**Document text:**
* * * *
Best CutGalette is a term used in French cuisine to designate various types of flat round or freeform crusty cakes; sweet or savory. This flavor-packed, golden orb is a wonderful replacement for ordinary hash browns or when you want to make a broader dinnertime statement. Beautiful and herby; inside and out.

Best AllIngredients

2 large Yukon gold or other floury potatoes, scrubbed, skin on

1 large yam or sweet potato, peeled

1/3 cup olive oil

1/4 cup finely chopped fresh rosemary

5 tablespoons butter

Salt and pepper

Directions:

Grate potatoes coarsely using a box or food processor grater. Do not rinse or store in water, as you will wash away the starch needed to bind the galette.

Drizzle olive oil into a large skillet; place over medium heat until oil is hot but not smoking. Mix grated potatoes with chopped rosemary, salt & pepper. Place evenly in pan, pat potatoes down using a potato masher—this has a wide surface area and allows you to create a really even, flat pancake.
* * * *
**Dataset entries:**
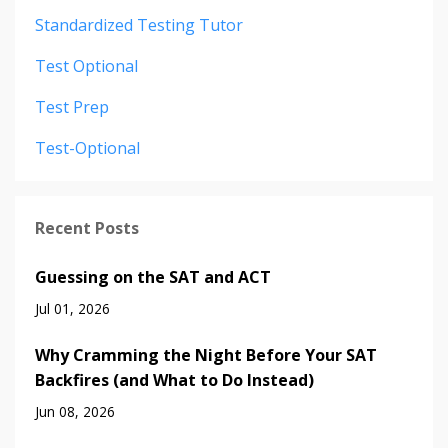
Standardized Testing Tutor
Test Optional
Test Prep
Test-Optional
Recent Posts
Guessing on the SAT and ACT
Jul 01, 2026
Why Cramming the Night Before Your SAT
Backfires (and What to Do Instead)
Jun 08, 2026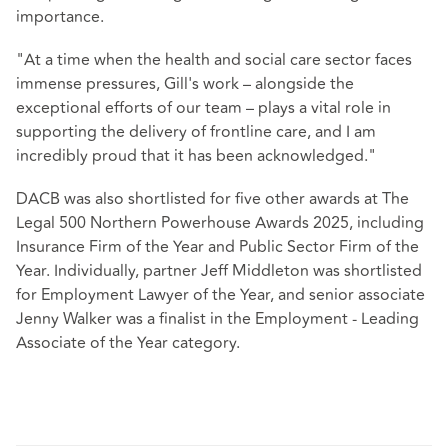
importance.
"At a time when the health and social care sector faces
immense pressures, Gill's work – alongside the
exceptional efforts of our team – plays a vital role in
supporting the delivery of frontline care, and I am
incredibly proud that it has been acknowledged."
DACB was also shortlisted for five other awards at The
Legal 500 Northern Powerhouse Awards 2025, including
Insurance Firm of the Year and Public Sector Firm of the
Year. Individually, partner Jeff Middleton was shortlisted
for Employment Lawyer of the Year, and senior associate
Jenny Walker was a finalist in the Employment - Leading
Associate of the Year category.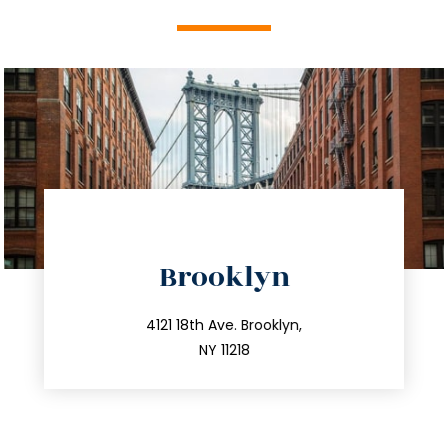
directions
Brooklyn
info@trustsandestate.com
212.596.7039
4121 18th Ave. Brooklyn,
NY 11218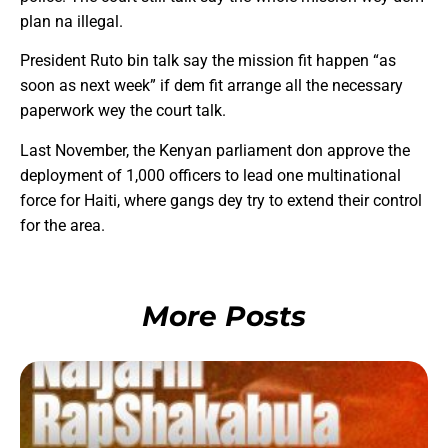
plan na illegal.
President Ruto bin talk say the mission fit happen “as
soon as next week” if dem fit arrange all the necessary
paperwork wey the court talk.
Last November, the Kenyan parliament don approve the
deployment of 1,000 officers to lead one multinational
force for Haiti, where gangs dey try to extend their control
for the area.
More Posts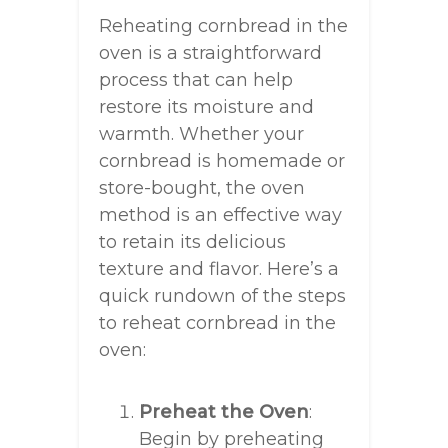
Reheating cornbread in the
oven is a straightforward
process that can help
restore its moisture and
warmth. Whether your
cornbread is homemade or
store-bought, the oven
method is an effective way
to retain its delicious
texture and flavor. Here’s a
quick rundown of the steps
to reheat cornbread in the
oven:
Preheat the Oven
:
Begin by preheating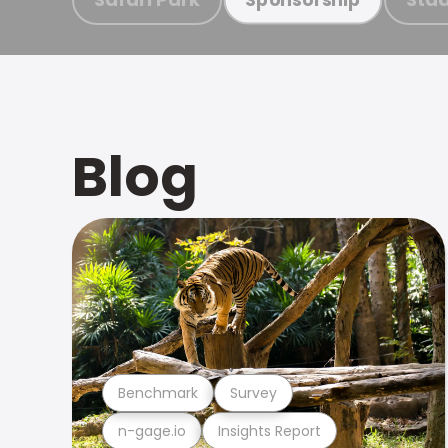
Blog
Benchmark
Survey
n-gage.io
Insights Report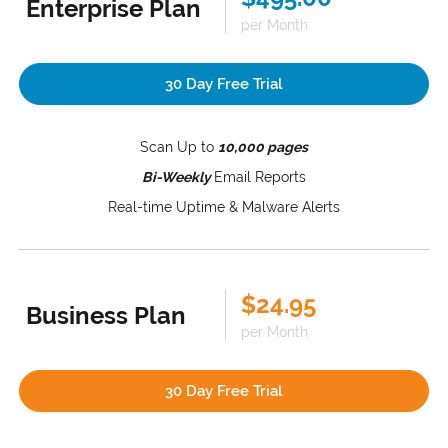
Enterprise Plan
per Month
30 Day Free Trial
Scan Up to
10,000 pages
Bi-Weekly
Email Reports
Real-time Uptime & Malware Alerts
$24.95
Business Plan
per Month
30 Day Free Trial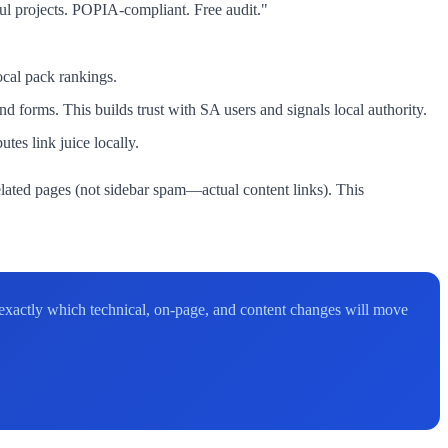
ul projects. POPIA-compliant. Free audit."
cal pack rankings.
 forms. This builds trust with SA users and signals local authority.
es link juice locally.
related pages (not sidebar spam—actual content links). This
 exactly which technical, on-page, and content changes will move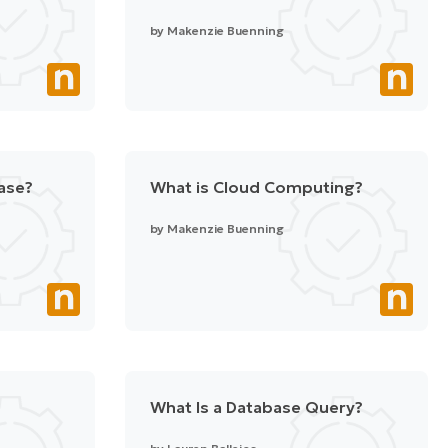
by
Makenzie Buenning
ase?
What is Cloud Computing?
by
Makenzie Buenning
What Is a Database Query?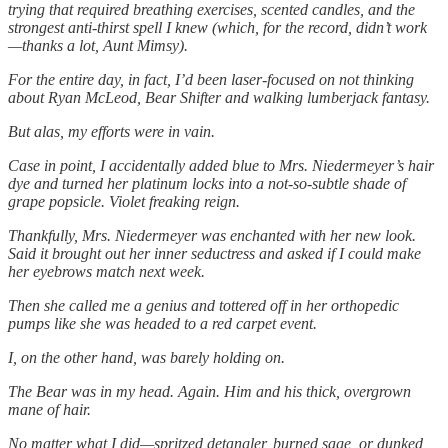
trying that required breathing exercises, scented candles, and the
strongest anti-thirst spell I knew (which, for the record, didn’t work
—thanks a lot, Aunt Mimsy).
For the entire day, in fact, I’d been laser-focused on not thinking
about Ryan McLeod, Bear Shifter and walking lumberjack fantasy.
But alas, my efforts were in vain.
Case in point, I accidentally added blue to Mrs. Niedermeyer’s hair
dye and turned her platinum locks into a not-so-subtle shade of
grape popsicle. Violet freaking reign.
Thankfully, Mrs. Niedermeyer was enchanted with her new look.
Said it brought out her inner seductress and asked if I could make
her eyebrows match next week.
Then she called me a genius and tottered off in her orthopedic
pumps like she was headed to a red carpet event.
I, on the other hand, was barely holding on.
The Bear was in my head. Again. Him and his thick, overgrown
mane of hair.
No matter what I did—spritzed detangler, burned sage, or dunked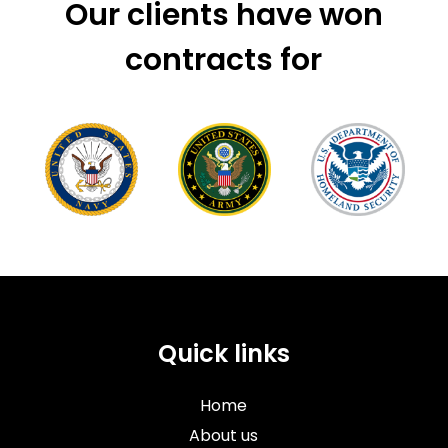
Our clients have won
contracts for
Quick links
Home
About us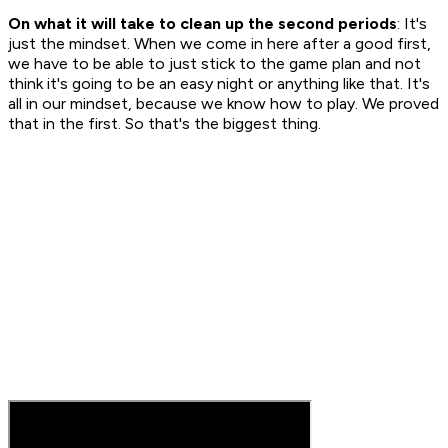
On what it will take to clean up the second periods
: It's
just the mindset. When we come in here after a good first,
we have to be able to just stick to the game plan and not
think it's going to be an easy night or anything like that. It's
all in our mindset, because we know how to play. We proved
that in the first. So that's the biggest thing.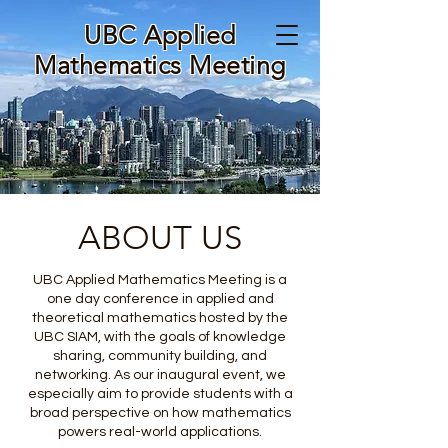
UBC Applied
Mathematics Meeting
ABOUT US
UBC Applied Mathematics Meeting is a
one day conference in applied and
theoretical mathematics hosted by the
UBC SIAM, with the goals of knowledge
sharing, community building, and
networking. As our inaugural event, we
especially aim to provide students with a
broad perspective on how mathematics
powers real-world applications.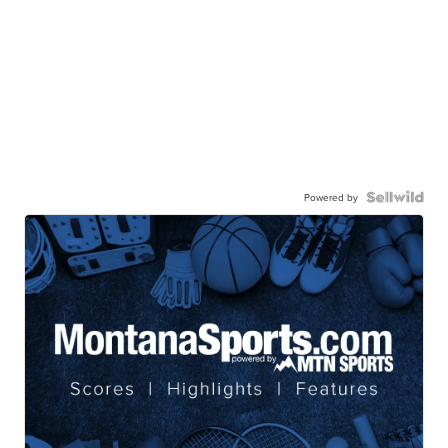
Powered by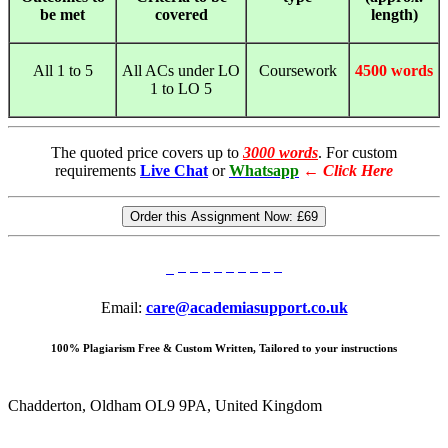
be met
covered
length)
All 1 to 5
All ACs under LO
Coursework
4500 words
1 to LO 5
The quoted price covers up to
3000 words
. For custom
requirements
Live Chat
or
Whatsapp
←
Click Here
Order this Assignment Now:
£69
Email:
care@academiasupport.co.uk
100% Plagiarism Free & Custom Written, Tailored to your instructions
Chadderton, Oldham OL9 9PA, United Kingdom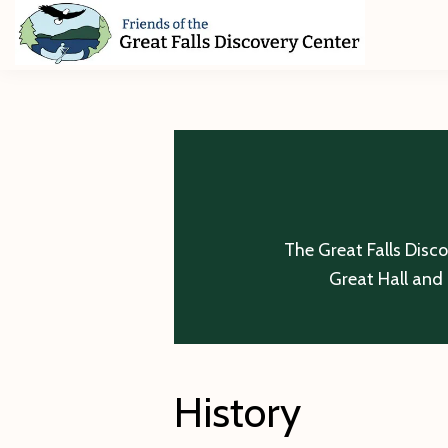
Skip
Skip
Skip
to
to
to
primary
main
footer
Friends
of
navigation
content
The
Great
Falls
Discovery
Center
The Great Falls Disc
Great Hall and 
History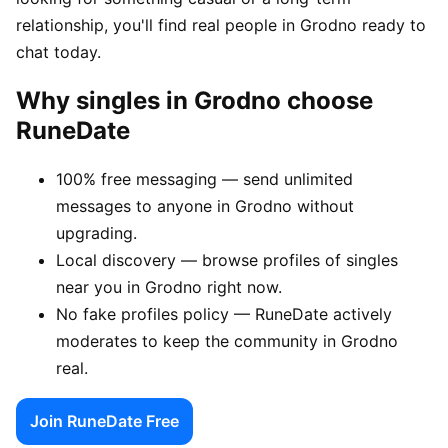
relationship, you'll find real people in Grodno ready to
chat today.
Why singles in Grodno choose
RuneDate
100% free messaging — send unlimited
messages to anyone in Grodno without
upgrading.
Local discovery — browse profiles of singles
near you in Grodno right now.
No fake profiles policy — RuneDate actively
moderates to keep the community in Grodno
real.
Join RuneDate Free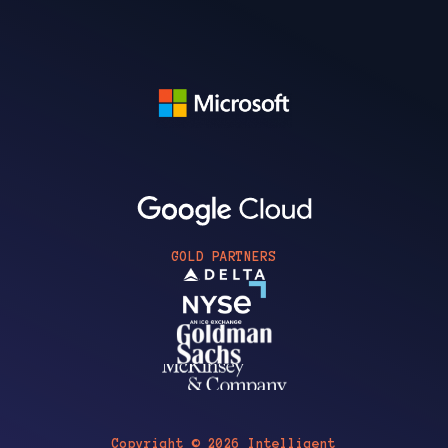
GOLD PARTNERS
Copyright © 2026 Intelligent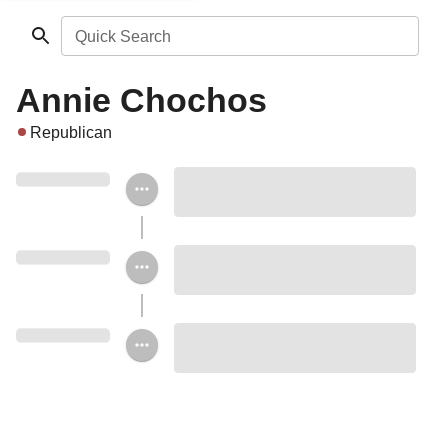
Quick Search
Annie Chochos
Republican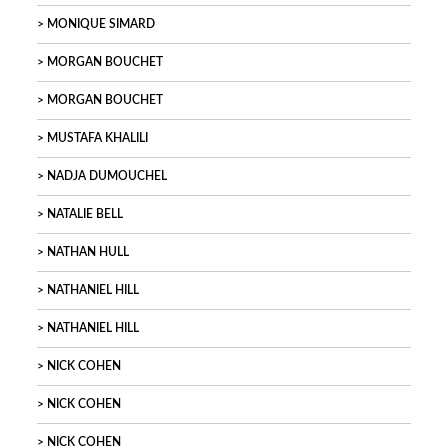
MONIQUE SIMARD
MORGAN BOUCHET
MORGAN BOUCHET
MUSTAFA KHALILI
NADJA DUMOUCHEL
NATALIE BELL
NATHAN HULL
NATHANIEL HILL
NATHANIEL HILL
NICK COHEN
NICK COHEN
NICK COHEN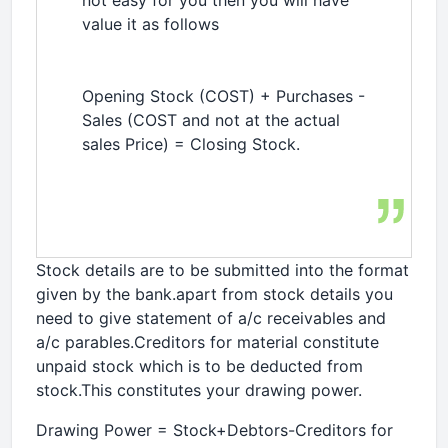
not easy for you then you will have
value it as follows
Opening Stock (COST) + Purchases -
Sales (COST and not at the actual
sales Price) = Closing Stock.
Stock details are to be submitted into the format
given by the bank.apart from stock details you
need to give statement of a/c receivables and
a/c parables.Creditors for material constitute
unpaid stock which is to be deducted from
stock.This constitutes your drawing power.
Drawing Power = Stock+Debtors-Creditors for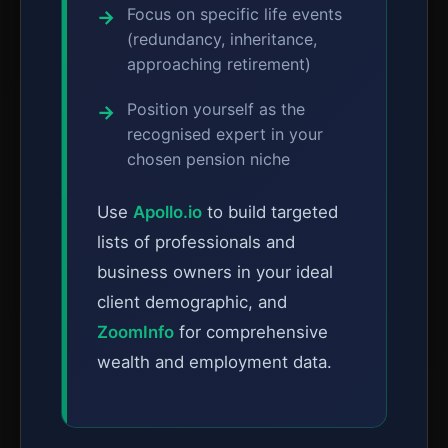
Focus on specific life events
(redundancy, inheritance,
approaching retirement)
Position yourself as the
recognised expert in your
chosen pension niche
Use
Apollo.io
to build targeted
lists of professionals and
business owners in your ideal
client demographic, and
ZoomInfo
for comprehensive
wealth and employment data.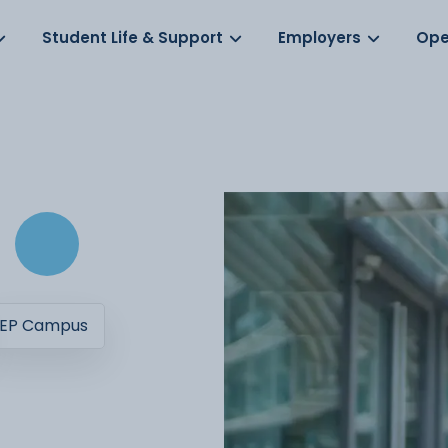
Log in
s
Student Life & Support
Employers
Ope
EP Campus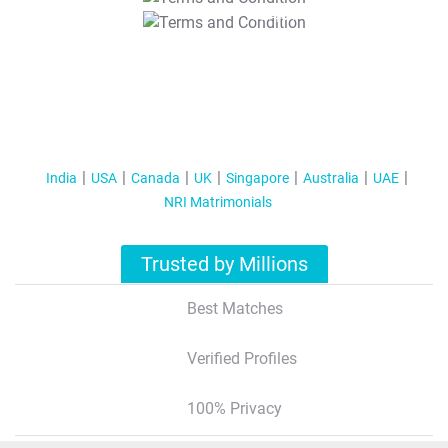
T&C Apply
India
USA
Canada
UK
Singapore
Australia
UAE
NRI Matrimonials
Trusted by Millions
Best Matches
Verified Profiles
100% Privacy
* * * *
**Questions:**
1. In the potato galette recipe, why shouldn't the grated potatoes be rinsed or kept in water?
2. List every ingredient in the potato galette recipe, with its quantity where one is given.
3. Pick up the potato galette recipe after its last sentence and write the remaining directions.
The dataset entries have nothing to do with what is asked here.

**Answers given:**
1. Rinsing would wash away the starch needed to bind the galette.

2.
- 2 large Yukon gold or other floury potatoes, scrubbed, skin on
- 1 large yam or sweet potato, peeled
- 1/3 cup olive oil
- 1/4 cup finely chopped fresh rosemary
- 5 tablespoons butter
- Salt and pepper

3.
Once the galette starts to settle in the pan, add butter in very small pieces to the edges of the pan, letting it melt and run into the center, which will give the potatoes an exquisite, nutty flavor.

Cook for 8–10 minutes, until golden brown on the underside. Loosen the rim with a spatula, carefully slide the galette onto a wooden board or plate, place the pan over the galette and invert the board so the galette is back in the pan, cooked side up. Cook for 8–10 minutes, until the underside is golden brown and crunchy.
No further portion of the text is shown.